# Required work
Pick out each line below containing "distance".

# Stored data
= = = =
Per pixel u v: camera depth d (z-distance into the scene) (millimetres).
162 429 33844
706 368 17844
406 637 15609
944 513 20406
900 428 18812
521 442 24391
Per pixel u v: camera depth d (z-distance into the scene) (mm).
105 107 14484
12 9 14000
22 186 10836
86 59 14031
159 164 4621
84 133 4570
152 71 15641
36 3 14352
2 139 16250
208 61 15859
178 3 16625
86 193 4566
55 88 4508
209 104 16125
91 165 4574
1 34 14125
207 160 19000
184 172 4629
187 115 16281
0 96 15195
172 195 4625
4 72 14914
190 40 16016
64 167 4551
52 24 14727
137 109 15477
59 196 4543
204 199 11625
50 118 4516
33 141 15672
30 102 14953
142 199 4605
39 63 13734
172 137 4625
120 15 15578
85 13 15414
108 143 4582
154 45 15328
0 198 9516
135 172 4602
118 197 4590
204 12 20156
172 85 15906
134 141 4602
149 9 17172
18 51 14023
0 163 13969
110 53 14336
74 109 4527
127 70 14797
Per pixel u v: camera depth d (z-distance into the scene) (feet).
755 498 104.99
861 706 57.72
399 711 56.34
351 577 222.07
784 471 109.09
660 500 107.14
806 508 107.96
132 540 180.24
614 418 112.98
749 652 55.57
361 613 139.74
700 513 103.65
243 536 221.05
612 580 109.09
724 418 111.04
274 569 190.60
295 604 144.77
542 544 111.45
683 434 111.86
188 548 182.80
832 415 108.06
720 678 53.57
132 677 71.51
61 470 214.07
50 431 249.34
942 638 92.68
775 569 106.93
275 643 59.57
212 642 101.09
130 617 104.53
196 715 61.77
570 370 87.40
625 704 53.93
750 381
= = = =
# Task result
Per pixel u v: camera depth d (z-distance into the scene) (millimetres).
Per pixel u v: camera depth d (z-distance into the scene) (mm).
Per pixel u v: camera depth d (z-distance into the scene) (feet).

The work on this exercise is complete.